It is a pity that over centuries the southern part of Portugal has lost most of the castles and palaces for which the area was once famous. The word Algarve derives from the Arabic Al-Gharb, meaning "country of the west", and that reminds us that this was for centuries the most westerly colony of a vast and wealthy Muslim empire. After the Moors had been expelled by the Christians, Portuguese explorers set out from the Algarve to discover new continents, and brought back great riches. It is fun, when driving through the region’s undulating country today, to hunt for traces of its former grandeur.
The Moorish regional capital was at Silves, and if you visit it (45 minutes’ drive from Faro airport) you will see one of the area’s best surviving castle ruins. It's a vast red structure that dominates the town's skyline, along with the striking Catholic church that was erected at its side many decades later.
In places the Moorish and Christian cultures have merged completely. In the largish town of Loulé look at the bell-tower of the São Clemente church and it is obvious that it was converted from the minaret of a pre-existing mosque. Whereas worshippers were once alerted to their devotions by the Mullah’s chanted prayers, they are now summoned to Mass by a peel of bells. But the tower's ancient structure had barely to be altered as one culture gave way to the other.
The hillside villages and towns of the Algarve nestle amongst groves of almond trees and in early spring the slopes are covered in snowy blossom. I visited in December when the whitewashed houses and churches are illuminated by strong winter sunshine. It was warm enough to walk about in shirtsleeves and to get a tan in pavement cafés.
Salir is a village that shelters under a picturesque flat-topped limestone mountain called Rocha da Pena. There is not much left now of Salir's 12th century Moorish castle but a delightful restaurant, Mouro Bar, has sprouted beneath its surviving stones. It provides not only delicious country fare (such as rabbit hotpot) but also superb views over the ridge-top village and a lush green valley below.
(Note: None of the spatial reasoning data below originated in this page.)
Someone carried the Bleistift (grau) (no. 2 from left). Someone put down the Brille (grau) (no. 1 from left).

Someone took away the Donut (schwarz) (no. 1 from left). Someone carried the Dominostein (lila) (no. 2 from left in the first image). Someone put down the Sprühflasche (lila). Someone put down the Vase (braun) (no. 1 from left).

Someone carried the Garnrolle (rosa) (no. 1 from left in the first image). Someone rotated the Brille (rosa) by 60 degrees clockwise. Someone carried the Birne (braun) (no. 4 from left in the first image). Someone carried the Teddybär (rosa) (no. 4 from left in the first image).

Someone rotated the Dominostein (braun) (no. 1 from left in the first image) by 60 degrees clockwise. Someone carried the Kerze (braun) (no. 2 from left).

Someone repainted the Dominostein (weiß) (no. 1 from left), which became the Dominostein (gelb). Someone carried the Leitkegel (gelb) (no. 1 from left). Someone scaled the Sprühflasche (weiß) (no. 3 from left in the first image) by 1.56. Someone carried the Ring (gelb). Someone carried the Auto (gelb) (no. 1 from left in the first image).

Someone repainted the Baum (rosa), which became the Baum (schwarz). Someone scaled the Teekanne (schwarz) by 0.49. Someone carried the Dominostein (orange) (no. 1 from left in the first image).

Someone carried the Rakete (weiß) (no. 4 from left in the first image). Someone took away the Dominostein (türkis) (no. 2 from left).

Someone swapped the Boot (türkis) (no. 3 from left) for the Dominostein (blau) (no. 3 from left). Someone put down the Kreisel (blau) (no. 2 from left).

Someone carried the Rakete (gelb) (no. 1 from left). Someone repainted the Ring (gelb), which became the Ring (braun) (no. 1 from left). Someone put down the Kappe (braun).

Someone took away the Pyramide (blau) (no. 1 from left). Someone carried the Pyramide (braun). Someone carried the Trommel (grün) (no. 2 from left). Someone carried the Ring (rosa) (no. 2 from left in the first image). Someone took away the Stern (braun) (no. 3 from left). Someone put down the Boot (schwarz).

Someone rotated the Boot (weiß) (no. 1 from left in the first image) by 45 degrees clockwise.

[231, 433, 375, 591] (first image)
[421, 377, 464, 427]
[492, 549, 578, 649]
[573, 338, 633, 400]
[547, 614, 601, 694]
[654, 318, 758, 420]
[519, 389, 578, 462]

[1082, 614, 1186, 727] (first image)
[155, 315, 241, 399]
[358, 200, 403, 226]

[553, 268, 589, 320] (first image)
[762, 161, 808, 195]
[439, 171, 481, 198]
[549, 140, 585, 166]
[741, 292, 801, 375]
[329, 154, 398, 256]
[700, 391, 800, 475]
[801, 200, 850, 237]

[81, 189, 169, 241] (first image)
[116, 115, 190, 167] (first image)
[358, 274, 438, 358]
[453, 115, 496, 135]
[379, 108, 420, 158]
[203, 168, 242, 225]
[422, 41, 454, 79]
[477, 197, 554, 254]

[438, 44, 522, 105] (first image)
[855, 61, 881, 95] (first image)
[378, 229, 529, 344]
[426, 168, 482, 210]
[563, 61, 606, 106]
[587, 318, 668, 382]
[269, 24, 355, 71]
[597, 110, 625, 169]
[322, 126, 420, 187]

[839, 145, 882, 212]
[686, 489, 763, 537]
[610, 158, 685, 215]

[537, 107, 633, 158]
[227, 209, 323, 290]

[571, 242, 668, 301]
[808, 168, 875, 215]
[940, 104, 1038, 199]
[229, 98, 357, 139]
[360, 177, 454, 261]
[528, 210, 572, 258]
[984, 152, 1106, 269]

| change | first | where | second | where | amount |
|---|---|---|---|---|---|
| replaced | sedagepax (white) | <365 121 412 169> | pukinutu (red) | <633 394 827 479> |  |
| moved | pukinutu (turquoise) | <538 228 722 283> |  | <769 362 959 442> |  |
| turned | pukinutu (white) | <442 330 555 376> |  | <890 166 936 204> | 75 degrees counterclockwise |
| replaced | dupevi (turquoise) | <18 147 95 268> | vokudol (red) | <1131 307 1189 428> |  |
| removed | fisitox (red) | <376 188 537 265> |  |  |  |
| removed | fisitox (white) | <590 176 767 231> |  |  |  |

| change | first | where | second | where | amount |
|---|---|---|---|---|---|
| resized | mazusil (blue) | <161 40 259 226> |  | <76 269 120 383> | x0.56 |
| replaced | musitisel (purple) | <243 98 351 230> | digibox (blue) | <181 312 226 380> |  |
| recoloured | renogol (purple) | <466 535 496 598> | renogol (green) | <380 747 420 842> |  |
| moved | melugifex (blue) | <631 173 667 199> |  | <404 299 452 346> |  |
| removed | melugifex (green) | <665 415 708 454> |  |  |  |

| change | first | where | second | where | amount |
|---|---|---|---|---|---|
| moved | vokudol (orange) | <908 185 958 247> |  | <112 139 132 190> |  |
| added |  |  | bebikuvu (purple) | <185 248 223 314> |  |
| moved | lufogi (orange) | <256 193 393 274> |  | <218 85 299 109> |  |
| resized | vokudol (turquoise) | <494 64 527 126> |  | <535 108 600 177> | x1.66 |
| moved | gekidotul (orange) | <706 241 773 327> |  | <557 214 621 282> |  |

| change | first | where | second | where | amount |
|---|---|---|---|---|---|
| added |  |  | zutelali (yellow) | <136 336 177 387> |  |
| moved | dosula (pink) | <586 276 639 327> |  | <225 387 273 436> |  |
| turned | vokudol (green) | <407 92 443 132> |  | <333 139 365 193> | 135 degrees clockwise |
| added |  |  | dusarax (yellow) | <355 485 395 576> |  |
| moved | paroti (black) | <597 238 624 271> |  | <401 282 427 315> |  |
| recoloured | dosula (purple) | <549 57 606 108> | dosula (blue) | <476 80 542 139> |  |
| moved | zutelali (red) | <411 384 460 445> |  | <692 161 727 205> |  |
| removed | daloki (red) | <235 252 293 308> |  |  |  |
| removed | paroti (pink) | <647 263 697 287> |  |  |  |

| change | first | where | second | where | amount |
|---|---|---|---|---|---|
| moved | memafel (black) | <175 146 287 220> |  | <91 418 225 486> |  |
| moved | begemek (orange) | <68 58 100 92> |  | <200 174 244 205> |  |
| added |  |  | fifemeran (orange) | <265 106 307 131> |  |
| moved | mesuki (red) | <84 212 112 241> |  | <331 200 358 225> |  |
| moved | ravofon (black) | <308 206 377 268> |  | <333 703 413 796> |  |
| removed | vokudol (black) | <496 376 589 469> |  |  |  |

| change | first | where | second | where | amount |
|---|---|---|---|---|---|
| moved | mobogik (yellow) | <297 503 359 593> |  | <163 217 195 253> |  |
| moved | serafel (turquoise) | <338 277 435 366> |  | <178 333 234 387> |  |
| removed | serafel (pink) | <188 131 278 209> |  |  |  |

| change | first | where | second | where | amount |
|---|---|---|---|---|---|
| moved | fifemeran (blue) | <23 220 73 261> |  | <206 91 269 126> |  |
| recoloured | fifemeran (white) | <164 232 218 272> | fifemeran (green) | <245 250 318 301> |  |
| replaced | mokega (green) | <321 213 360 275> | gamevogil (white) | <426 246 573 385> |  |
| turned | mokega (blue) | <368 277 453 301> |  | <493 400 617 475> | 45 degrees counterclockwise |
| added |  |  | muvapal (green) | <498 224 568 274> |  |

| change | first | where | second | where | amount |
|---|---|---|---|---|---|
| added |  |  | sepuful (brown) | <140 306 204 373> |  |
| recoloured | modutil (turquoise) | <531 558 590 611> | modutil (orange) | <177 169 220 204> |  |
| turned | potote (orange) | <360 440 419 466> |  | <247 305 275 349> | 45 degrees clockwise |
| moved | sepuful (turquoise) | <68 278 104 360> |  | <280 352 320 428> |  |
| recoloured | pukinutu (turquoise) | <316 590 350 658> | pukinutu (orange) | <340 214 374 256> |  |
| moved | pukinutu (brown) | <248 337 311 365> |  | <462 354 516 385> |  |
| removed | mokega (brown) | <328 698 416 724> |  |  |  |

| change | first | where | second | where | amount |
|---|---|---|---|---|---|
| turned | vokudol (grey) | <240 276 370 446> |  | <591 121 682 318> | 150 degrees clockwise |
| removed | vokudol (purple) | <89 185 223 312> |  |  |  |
The best-kept village that I saw is Alte. As you approach its centre the outlying houses have beautiful gardens stocked with bougainvillea and lemon and orange trees. At its heart Alte's elegant townhouses, many of which enjoy outstanding panoramas, have been exquisitely restored. Alongside the river that flows through the town, at the Fonte Pequena restaurant, you can enjoy freshly-squeezed orange juice or lunch in the company of the village's thriving population of over-sized ducks.
Of course the Algarve is best known in Britain for its beaches. I stayed on a beautiful stretch of sand at the Grande Real Santa Eulália in Albufeira. Viewed from my hotel room the sunrise across the ocean was spectacular. This new resort has all the facilities that you would expect from its five-star rating. It is rightly proud in particular of its exclusive nightclub and well-equipped spa.
Not many of the British who flock to the Algarve seeking night clubs or carrying golf clubs take time to visit the city of Faro. That's a pity because the newer part of the town has charming pedestrianised shopping streets. They thread between the old houses which are adorned with balconies of wrought iron.
But the best is yet to come. Pass through Faro’s city walls that bear Roman traces and you will enter the old city which is seriously stunning.
The cathedral dates back to the 13th century but its interior is mainly an exuberant explosion of baroque tiles and carved wood. If you climb the stumpy bell-tower you can chat to the storks that nest there. Maybe because of global warming some simply don't bother to make the winter migration to Africa any more. Up there on the belfry you will also be rewarded with a view over one of Europe's most perfect and most tranquil squares.
The cathedral is corralled by dignified two-storey buildings and the square is decorated with statues and orange trees. There is little traffic and not a single tourist shop. In fact the only commercial outlet in the cathedral square is the Mesa dos Mouros restaurant. Thank goodness for it. At an open-air table you can enjoy the old town's serenity while demolishing a wild boar casserole. Or try a fish and cockle cataplana (named after the copper cooking pot in which they are stewed).
The best value wines come from the Alentejo, the province just to the north of the Algarve. Marquês de Borba tinto (red) appears on every wine list and is very acceptable.
In Faro it is also well worth visiting the archaeological museum, partly because its modern design is excellent, but mainly to appreciate the majestic Renaissance convent in which it is housed. You could not hope to find a more peaceful spot than its fine double-storey cloister.
The Algarve is one of Europe's most successful resorts. It has pretty villas and inviting hotels. The food is good and the service excellent. But southern Portugal is also a region of immense historic interest. If you are exhausted on your sun-lounger, or exasperated by your golf swing, or hung over from your clubbing, take to the hills or head for Faro. There you will surprised by fascinating vestiges of the Algarve’s golden age.